Great post, Jaydee! I love the Arabians bred in the United Kingdom (had to spell it out, silly board here turned the letter "u" into "you")!! Still to this day they have some of the best Arabians. Australia does, too.


----------



## Dreamcatcher Arabians (Nov 14, 2010)

Unfortunately Bazy Tankersly passed and Al-Marah is no more. One of the things that was very consistent about her breeding was type. She had some horses you could spot at 50 paces, their heads and necks were very distinctive. Unfortunately, she sacrificed size a lot in the process. Many of the Al Marah horses were TINY. Gorgeous, athletic and really small. In Tucson I got to see a lot of them and visited the ranch several times.
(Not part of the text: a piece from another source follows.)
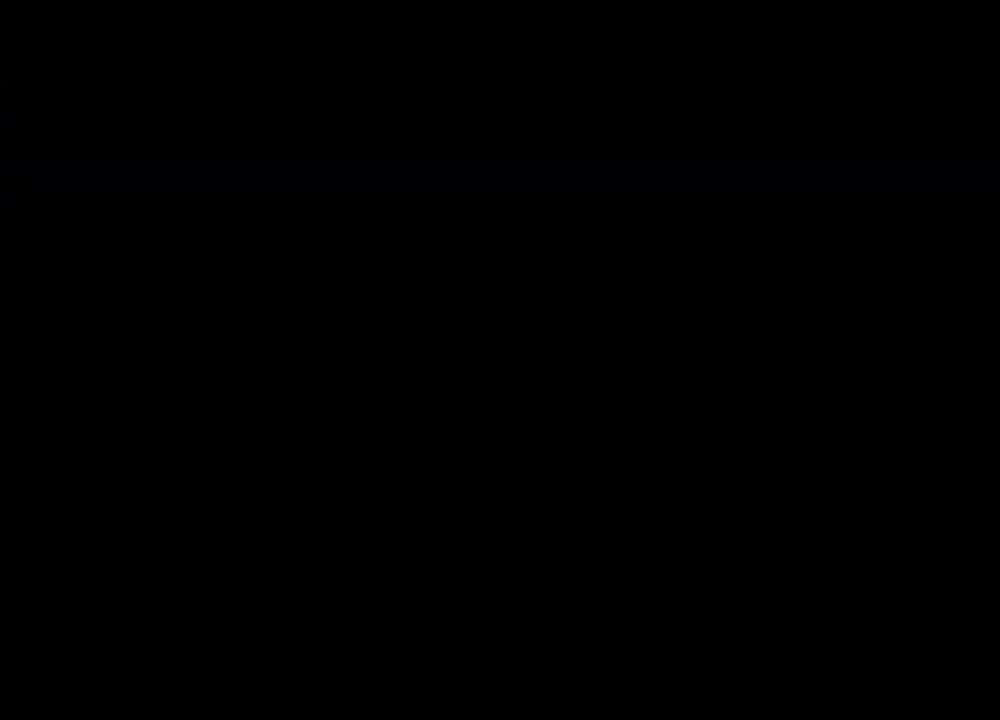
{"keys": ["s"], "mouse": [], "events": [[100, "a", "down"], [300, "s", "down"], [400, "a", "up"]]}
I loved the horses but I prefer more size. 

I've never considered my Arabians to be particularly easy keepers. I suppose compared to TBs they are, but compared to my QHs who eat weeds and air, they require a lot more food. I don't think it's poor breeding. Stack my Arabs next to my QHs and it's like comparing a Tasmanian Devil and a Sloth, energy wise. They just burn up the fuel more.


----------



## jaydee (May 10, 2012)

We had more trouble keeping weight off Tramp than keeping it on him, I have some very embarrassing photos of him looking way too pudgy!!!


----------



## Zexious (Aug 2, 2013)

I actually kind of like the aesthetic of the contemporary "Halter" Arab... I think there are things (again, aesthetically) to be appreciated about the extremes.
That said, I'm not saying they should be pursued. Particularly not at the integrity of the overall wellbeing of the horse.


----------



## DraftyAiresMum (Jun 1, 2011)

DA, is this the breeder you're talking about? Al Marah Arabian Horses | Arabian Horses for Sale

Interesting...my friend who owns the brown arab gelding that's heavily Bask-bred that I posted a pic of earlier used to own a tiny chestnut arab mare who was a rescue out of Tucson. She had a head and neck a lot like the horses on that site. She was all of maybe 13.2hh (my friend riding her in this pic is 5'9")


----------



## Dreamcatcher Arabians (Nov 14, 2010)

Yes, that's the one. His mother is the founder of Al-Marah and the vision for the breeding was all hers. She passed in Feb. 2013. She started breeding Arabians in the 1930's and founded Al-Marah in the 40's. I guess he decided to take over after all, for some years before her death he wasn't terribly interested in taking over and the majority of the herd went to MSU, I think some went to Cal Poly Pomona and the ranch to ASU, if I remember all the details right. 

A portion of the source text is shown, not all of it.